Estos y otros cambios acontecidos en la sociedad en las últimas décadas, y las diferentes interpretaciones que suscitan, están detrás de la escisión entre los escritores alemanes en igual o mayor medida que el conflicto intergeneracional y unos rasgos de carácter que parecen ser irreprimibles. (Yücel aprovechó el primer congreso del PEN berlinés para denunciar que, al hablar de “diversidad”, muchos solo estaban hablando de sí mismos.) Antes incluso de que el colectivo pudiese celebrar su primer encuentro ya habían renunciado tres de sus miembros, y otros estaban considerando dar ese paso, según la prensa, debido a las “tendencias peligrosas” de algunos. Pocas veces la desaparición de una generación de escritores coincidió tan claramente con un cambio de paradigma como el que se produce en Alemania en estos momentos; sin embargo, el cambio no sólo tiene lugar en ese país, y ya explica algunas discusiones que tienen lugar en la sociedad literaria española, la que es y la que quiere ser: los malentendidos que resultan a menudo de los intentos de distinguir entre estéticas “de derecha” y “de izquierda”, la frivolización de las formas actuales de censura solo porque estas no son producidas por el Estado, el restablecimiento del vínculo entre literatura y ejemplaridad y entre la simpatía que despiertan ciertos autores y la valoración de su obra, la incomprensión del hecho manifiesto de que un filme, un libro, un artículo, un chiste no están jamás dirigidos contra un sujeto individual y sólo en raras ocasiones contra un colectivo...

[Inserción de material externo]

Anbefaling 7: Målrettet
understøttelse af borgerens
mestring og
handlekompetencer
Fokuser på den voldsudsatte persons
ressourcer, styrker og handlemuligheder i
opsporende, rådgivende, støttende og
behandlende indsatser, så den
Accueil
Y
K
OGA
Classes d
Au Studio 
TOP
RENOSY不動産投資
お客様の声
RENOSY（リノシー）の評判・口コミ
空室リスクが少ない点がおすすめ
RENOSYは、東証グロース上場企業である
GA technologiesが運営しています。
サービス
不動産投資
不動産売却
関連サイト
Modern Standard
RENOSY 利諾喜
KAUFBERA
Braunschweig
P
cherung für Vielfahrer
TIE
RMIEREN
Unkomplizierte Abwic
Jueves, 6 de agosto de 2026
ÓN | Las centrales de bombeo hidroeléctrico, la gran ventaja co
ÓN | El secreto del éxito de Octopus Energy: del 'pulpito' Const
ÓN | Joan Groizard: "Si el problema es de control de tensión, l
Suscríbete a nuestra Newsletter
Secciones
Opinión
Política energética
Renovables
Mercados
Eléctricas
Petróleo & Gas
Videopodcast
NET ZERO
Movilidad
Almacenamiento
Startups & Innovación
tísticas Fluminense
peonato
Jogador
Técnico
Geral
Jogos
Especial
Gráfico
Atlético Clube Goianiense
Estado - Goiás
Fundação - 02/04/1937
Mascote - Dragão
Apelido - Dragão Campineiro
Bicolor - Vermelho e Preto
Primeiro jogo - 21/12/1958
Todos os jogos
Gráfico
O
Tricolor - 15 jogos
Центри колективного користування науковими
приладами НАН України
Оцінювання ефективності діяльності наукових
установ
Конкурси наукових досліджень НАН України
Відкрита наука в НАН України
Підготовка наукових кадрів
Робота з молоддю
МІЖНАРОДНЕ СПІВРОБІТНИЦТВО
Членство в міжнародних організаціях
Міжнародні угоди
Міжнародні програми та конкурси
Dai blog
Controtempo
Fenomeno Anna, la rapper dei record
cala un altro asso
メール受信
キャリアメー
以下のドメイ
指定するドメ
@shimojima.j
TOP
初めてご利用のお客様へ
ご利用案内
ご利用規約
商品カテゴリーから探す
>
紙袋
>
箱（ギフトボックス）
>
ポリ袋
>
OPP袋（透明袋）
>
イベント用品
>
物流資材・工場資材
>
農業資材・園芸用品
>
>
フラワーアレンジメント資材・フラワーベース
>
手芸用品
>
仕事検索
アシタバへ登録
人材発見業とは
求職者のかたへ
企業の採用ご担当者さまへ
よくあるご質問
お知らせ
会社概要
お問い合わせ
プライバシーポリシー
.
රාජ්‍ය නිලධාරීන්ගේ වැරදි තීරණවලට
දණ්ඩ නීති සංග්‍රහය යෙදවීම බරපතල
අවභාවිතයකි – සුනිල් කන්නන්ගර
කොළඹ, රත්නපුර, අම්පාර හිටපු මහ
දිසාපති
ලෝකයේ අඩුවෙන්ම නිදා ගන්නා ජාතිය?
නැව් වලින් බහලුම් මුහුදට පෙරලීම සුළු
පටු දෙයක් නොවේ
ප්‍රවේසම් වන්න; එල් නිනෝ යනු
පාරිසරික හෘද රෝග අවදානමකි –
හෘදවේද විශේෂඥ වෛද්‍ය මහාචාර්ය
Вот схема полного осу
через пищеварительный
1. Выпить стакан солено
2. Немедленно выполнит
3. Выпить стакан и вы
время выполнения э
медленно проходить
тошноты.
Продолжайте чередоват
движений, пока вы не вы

Qué sucederá con la literatura en alemán en los próximos años depende en buena medida, al parecer, del modo en que los autores de la generación “intermedia” —Uwe Tellkamp, Herta Müller, Marlene Streeruwitz, Durs Grünbein, Ilija Trojanow, Andreas Maier, Clemens Meyer, Christian Kracht, Feridun Zaimoglu, Terézia Mora, David Wagner, Martin Mosebach, Sibylle Lewitscharoff, la propia Menasse, siete de ellos ya parte del nuevo PEN Berlín— se las arreglen para navegar las demandas contradictorias de dos generaciones, la suya y la siguiente, así como del modo en que respondan a la pregunta de si la libertad de expresión continúa siendo un derecho fundamental de las personas —de absolutamente todas ellas— o no. Mientras tanto, y pese a todo, el PEN de Berlín ya puede presumir de dos logros importantes: el reconocimiento a Ursula Krechel por su trabajo como escritora, en el que la continuidad del fascismo en la sociedad alemana de posguerra ocupa un lugar central, y la llegada al país de la escritora kurda Meral Şimşek, perseguida por las autoridades turcas desde junio de 2021.